Auditrices et auditeurs qui m’écoutez, bonjour.
Après avoir dégoisé tant et plus sur les glands, les navets les sots et autres
foutriquets de toutes farines, il serait reposant, comme dirait Sylvia, de changer radicalement de sujet. Et s’il est
un sujet que jamais nous n’avons abordé, c’est bien le chou. Il n’est pas
question de piétiner les plates-bandes des collègues chroniquant les marmites
et casseroles, le jardinage ou les légumes frais mais seulement de parler de ce
légume éminemment populaire non seulement pour les relâchements du ventre qu’il
est censé produire mais encore pour sa bonté intrinsèque exprimée dans tant
d’expressions communes telles que mon chou, ça serait chou, mon p’tit chou, mon
chouchou ou mon bout de chou. Malgré sa bonté, il est à ménager comme la chèvre
et c’est dans les choux que naissent les enfants qui n’ont pas pu passer par
les voies naturelles. Et de plus, associé à un ou plusieurs de ses congénères,
il partage avec le caillou, le hibou, le genou, le pou, le joujou et le bijou
la gloire de posséder un x lorsqu’ils sont à plusieurs. De là l’expression
« une certaine quantité plus x » et « né chou x ».
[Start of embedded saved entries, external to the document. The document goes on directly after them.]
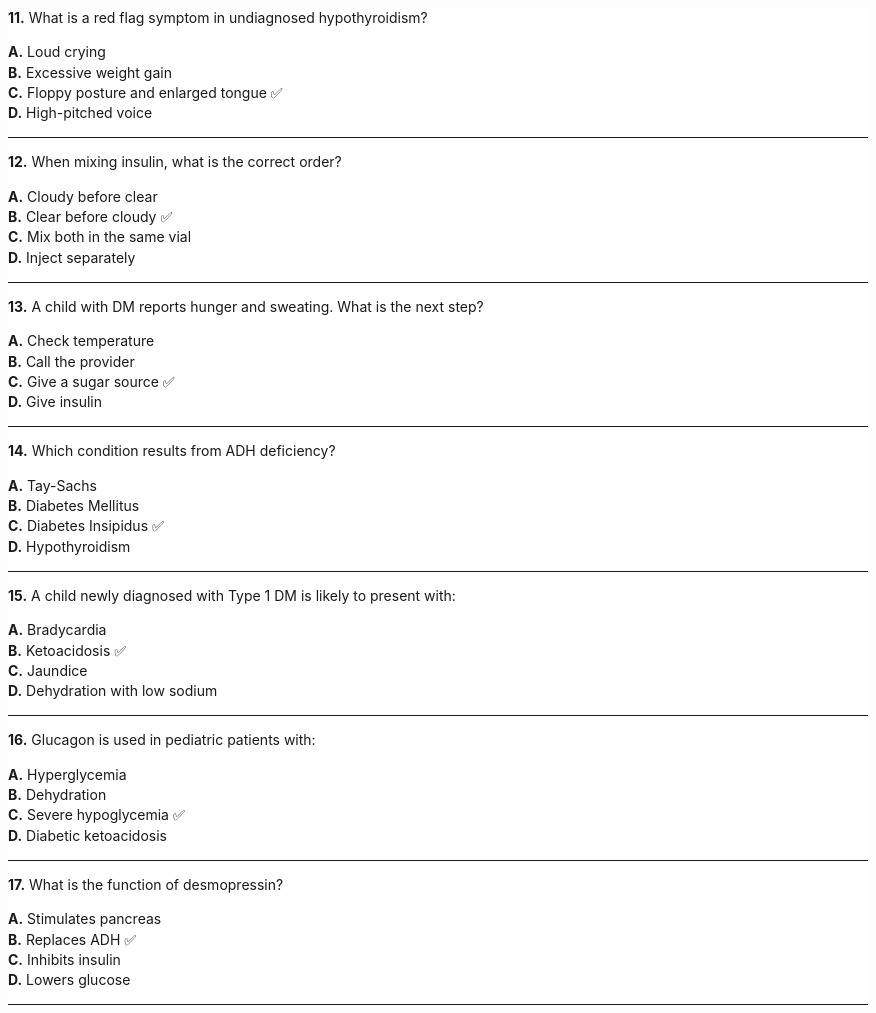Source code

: **11.** What is a red flag symptom in undiagnosed hypothyroidism?

**A.** Loud crying  
**B.** Excessive weight gain  
**C.** Floppy posture and enlarged tongue ✅  
**D.** High-pitched voice

---

**12.** When mixing insulin, what is the correct order?

**A.** Cloudy before clear  
**B.** Clear before cloudy ✅  
**C.** Mix both in the same vial  
**D.** Inject separately

---

**13.** A child with DM reports hunger and sweating. What is the next step?

**A.** Check temperature  
**B.** Call the provider  
**C.** Give a sugar source ✅  
**D.** Give insulin

---

**14.** Which condition results from ADH deficiency?

**A.** Tay-Sachs  
**B.** Diabetes Mellitus  
**C.** Diabetes Insipidus ✅  
**D.** Hypothyroidism

---

**15.** A child newly diagnosed with Type 1 DM is likely to present with:

**A.** Bradycardia  
**B.** Ketoacidosis ✅  
**C.** Jaundice  
**D.** Dehydration with low sodium

---

**16.** Glucagon is used in pediatric patients with:

**A.** Hyperglycemia  
**B.** Dehydration  
**C.** Severe hypoglycemia ✅  
**D.** Diabetic ketoacidosis

---

**17.** What is the function of desmopressin?

**A.** Stimulates pancreas  
**B.** Replaces ADH ✅  
**C.** Inhibits insulin  
**D.** Lowers glucose

---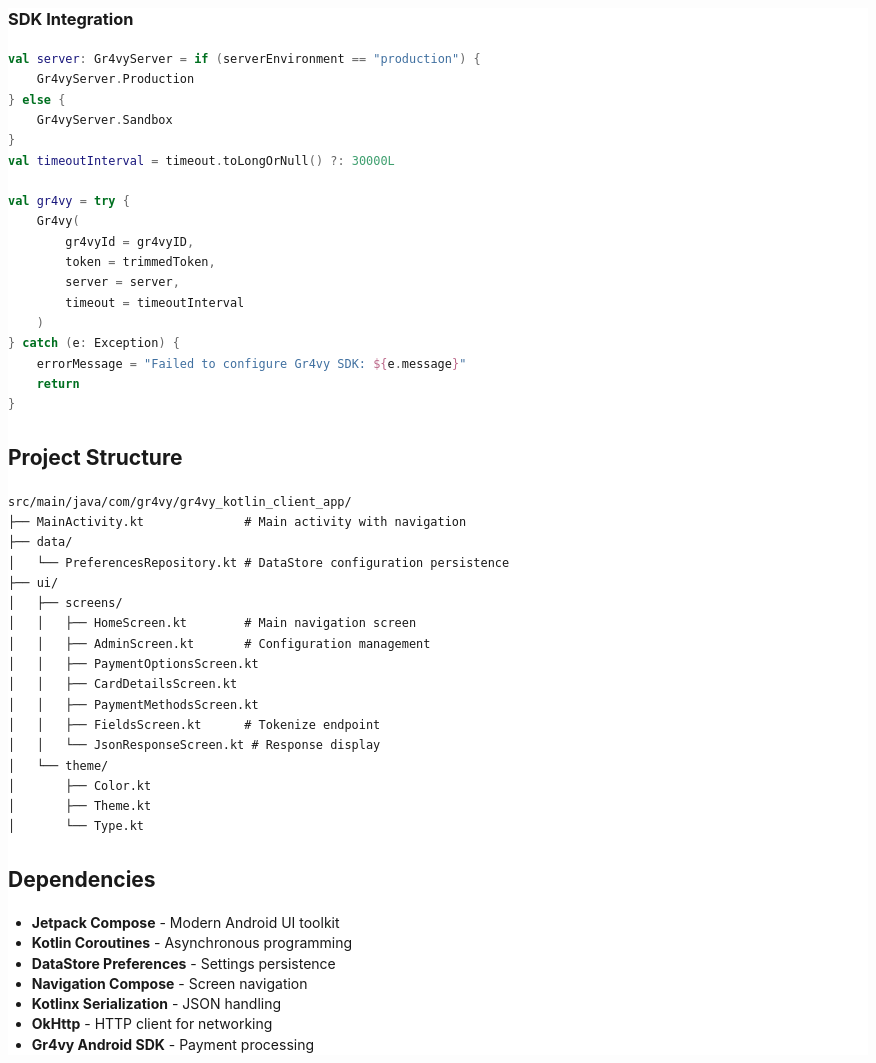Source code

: ### SDK Integration

```kotlin
val server: Gr4vyServer = if (serverEnvironment == "production") {
    Gr4vyServer.Production
} else {
    Gr4vyServer.Sandbox
}
val timeoutInterval = timeout.toLongOrNull() ?: 30000L

val gr4vy = try {
    Gr4vy(
        gr4vyId = gr4vyID,
        token = trimmedToken,
        server = server,
        timeout = timeoutInterval
    )
} catch (e: Exception) {
    errorMessage = "Failed to configure Gr4vy SDK: ${e.message}"
    return
}
```

## Project Structure

```
src/main/java/com/gr4vy/gr4vy_kotlin_client_app/
├── MainActivity.kt              # Main activity with navigation
├── data/
│   └── PreferencesRepository.kt # DataStore configuration persistence
├── ui/
│   ├── screens/
│   │   ├── HomeScreen.kt        # Main navigation screen
│   │   ├── AdminScreen.kt       # Configuration management
│   │   ├── PaymentOptionsScreen.kt
│   │   ├── CardDetailsScreen.kt
│   │   ├── PaymentMethodsScreen.kt
│   │   ├── FieldsScreen.kt      # Tokenize endpoint
│   │   └── JsonResponseScreen.kt # Response display
│   └── theme/
│       ├── Color.kt
│       ├── Theme.kt
│       └── Type.kt
```

## Dependencies

- **Jetpack Compose** - Modern Android UI toolkit
- **Kotlin Coroutines** - Asynchronous programming
- **DataStore Preferences** - Settings persistence
- **Navigation Compose** - Screen navigation
- **Kotlinx Serialization** - JSON handling
- **OkHttp** - HTTP client for networking
- **Gr4vy Android SDK** - Payment processing

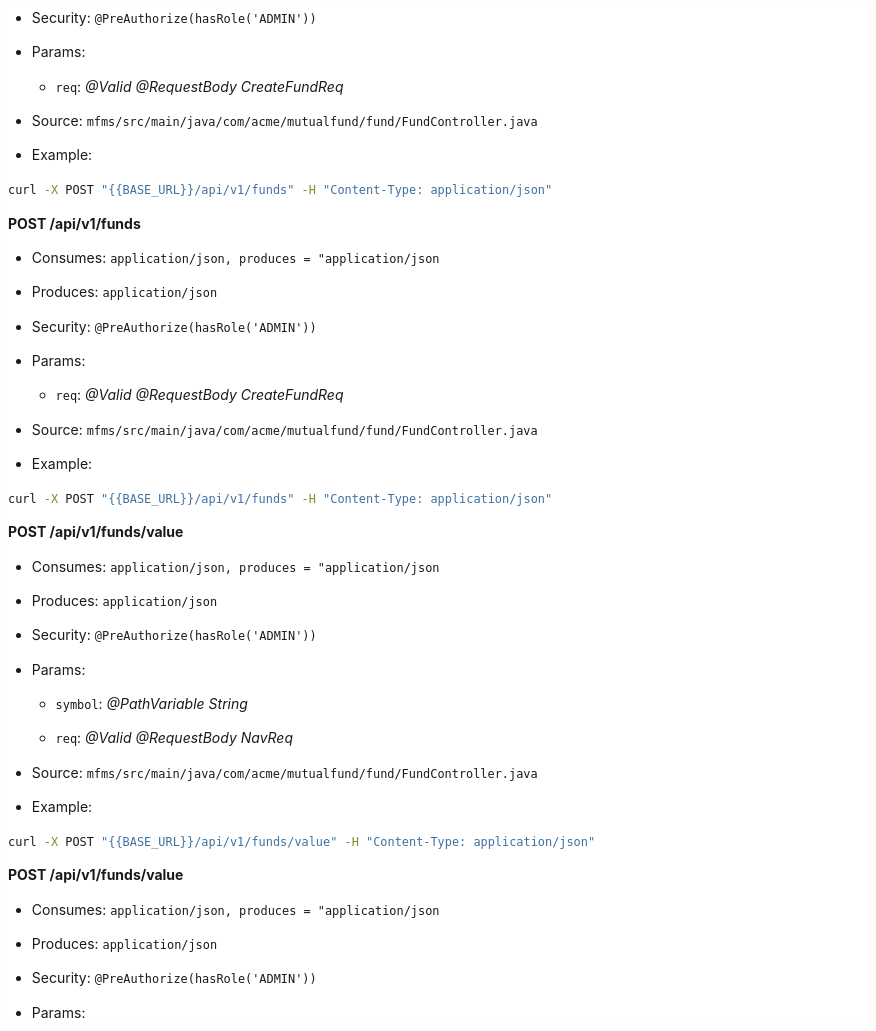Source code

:- Security: `@PreAuthorize(hasRole('ADMIN'))`

- Params:

  - `req`: *@Valid @RequestBody CreateFundReq*

- Source: `mfms/src/main/java/com/acme/mutualfund/fund/FundController.java`

- Example:

```bash
curl -X POST "{{BASE_URL}}/api/v1/funds" -H "Content-Type: application/json"
```

**POST /api/v1/funds**  

- Consumes: `application/json, produces = "application/json`

- Produces: `application/json`

- Security: `@PreAuthorize(hasRole('ADMIN'))`

- Params:

  - `req`: *@Valid @RequestBody CreateFundReq*

- Source: `mfms/src/main/java/com/acme/mutualfund/fund/FundController.java`

- Example:

```bash
curl -X POST "{{BASE_URL}}/api/v1/funds" -H "Content-Type: application/json"
```

**POST /api/v1/funds/value**  

- Consumes: `application/json, produces = "application/json`

- Produces: `application/json`

- Security: `@PreAuthorize(hasRole('ADMIN'))`

- Params:

  - `symbol`: *@PathVariable String*

  - `req`: *@Valid @RequestBody NavReq*

- Source: `mfms/src/main/java/com/acme/mutualfund/fund/FundController.java`

- Example:

```bash
curl -X POST "{{BASE_URL}}/api/v1/funds/value" -H "Content-Type: application/json"
```

**POST /api/v1/funds/value**  

- Consumes: `application/json, produces = "application/json`

- Produces: `application/json`

- Security: `@PreAuthorize(hasRole('ADMIN'))`

- Params:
Il y a toutes sortes de choux, depuis le chou frisé et le chou plat
jusqu’au chou-rave et au chou-fleur, je n’arriverais pas à en dresser une liste
exhaustive. Il y a le chou blanc, le chou rouge et le tête de nègre, le chou
caulet si cher au bétail, le chou à choucroute, le brocoli si élégant dans ces
petits bouquets et l’arbitre des élégances des choux, le Romanesco dont les
bouquets dessinent des fractales qui eussent réjoui Mandelbrod. J’allais
oublier le chou de Bruxelles, plus belge encore que la frite, qui est la plus
mignonne des miniatures du chou, naissant aux aisselles du trognon. Qu’on
l’appelle raba caul ou Kohlrabi, suurkrüt, chou cabus ou cabbage, le chou n’a
pas fini de nous surprendre. On
en met dans le stoemp qui a servi de régal obligatoire à un peuple entier
de petits Bruxellois dont il a fortifié les muscles et encouragé la propension
à la bedaine. Mais le chou n’a pas
toujours bonne presse et Serge Gainsbourg a fait un album intitulé « l’homme à la tête de chou ». Une
feuille de chou est un journal de peu de valeur et des oreilles en feuille de
chou sont considérées comme peu élégantes. Louis-Ferdinand Céline
écrivait : « L’été aussi tout sentait fort. Il n’y avait
plus d’air dans la cour, rien que des odeurs. C’est celle du chou-fleur qui
l’emporte et facilement sur toutes les autres. Un chou-fleur vaut dix cabinets,
même s’ils débordent. ». Jean Girault, dans son film « La soupe aux
choux » adapté du roman de René Fallet permet à Jean Carmet et Louis de
Funès de partager leurs variations mélodiques mais sans la fragrance qui s’y
rattache. Et les expressions « prendre le chou » et « faire chou
blanc » ne sont pas des moindres.
Pourtant, le chou était fort prisé des bons
auteurs de l’antiquité : Pythagore et Platon en ont célébré les vertus et
Pline l’Ancien y a consacré de longues tablettes. S’il reconnait en effet des
effets de relâchement du ventre, bénéfiques selon ce vénérable auteur, il
recense aussi moult utilisations thérapeutiques de ce généreux légume. Et il
conseille, parmi d’autres médications, l’urine de celui qui a mangé du chou,
préalablement chauffée et administrée en breuvage contre les maladies
nerveuses. Je pense en effet que ce remède est certainement plus adéquat que
tous nos antidépresseurs, anxiolytiques et psychotropes modernes pour un prix
abordable même sans le remboursement de la Sécurité Sociale.
J’ose
à peine citer encore Savinien Cyrano de Bergerac qui disait : « Je trouve pourtant bien du distinguo entre les femmes et les choux ; car des choux la tête seule est bonne, et des femmes c'est ce qui ne vaut rien. » Il disait aussi :
« Vous anéantissez l'âme d'un chou en le faisant mourir ; mais en
tuant un homme vous ne faites que changer son domicile »
On
voit par-là que faut pas jouer les riches quand on n’a pas le chou.